I've always enjoyed their cheap beer specials, featuring the beers they brew on-site with their own small brewery. It used to be $2 or $3 for a pint, I believe, but maybe I'm getting senile in my old age (my birthday is coming up and it's making me acutely aware of my mortality, I'm afraid). And maybe in it's heyday, Ellis Island was the most popping place to be if you wanted to rub elbows with the elite...but these days it's a little more rough around the edges. Last time I, personally, set foot on the premises I found the parking lot nearly unnavigable (in my little Volvo box!) and the proximity to what seemed highly indicative of a hooker-motel to be quite a bit skeevy... but it's hard to resist cheap brews and chews, right? And it had been years! So, Antho happily agreed to pop over to Ellis Island with his good buddy. And he had fun. He got some great photographs. Had an overpriced White Russian.  But, after delivering my 50/50 burger (half bacon, half beef), he walked Louie back to his car and tried to re-enter the casino premises, he was barked at by a gruff security woman who told him in no uncertain terms he was no longer welcome on premises. 
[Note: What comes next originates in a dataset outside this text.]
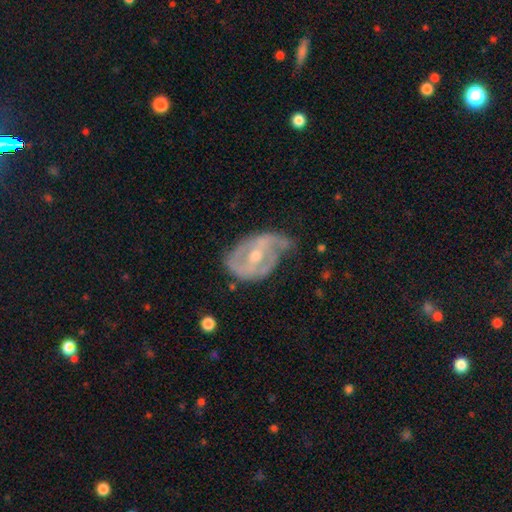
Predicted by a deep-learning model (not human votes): The model was most divided on "merging": none: 41%, minor disturbance: 37%, major disturbance: 21%, merger: 2%. Remaining: edge-on disk — no (96%); smooth or featured — featured or disk (79%); spiral arms — yes (78%); bulge size — moderate (58%); spiral arm count — 2 (56%); bar — weak (42%); spiral winding — medium (40%).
To be clear, Antho is a charming and friendly young man. He tries very hard to be open and cheerful with most everyone he meets. While he does drink, these days, it's rarely more than a single drink or two and he never gets belligerent in public, so there's no reason to believe he acted poorly or out of line. During his time inside the casino, no one ever approached him to say he had done anything wrong either, and he had spent a fair bit of money on food and beverages during his time there over the course of the evening. The sudden turn around of this woman shouting at him to leave the premises after escorting his pal to his vehicle seemed unfounded, and quite frankly upset Antho a lot. He was perplexed, and we had discussed going to the place together to check it out for nostalgia's sake prior to the security woman telling him to vamoose. 


He reached out to Ellis Island via their Facebook page and they got back to him pretty quickly. From there he was able to get ahold of their head of security, who assured him that no papers had been processed that night evicting anyone from the premises permanently and the woman was tossing around her authority without merit. After a brief discussion with the guy, Antho was told he was absolutely welcome back on premises at any time and that if any issues arise to call the head of security directly on his personal cell-phone. So in roughly the course of an hour, hour and a half or so, Antho was unceremoniously told that he was unfairly and unjustly 86'd from the premises of a business he had just given lots of cash, then welcomed back with open arms by the head of security. What a wild ride! 



I'm a bit torn on whether we'll be stopping by now... Nostalgia is great and the 50/50 burger was pretty damn delicious, lukewarm, despite my neurotic preference for scalding hot foods or bust... Such blatant abuses of power are not a nice addition to an evening out, and while we were assured by the head of security that we had his backing should we ever want to give them our cash again, we can't feel confident that we won't run into the same woman and have a negative experience or anything. Bummer. 


At least Antho got some cool photos along the way!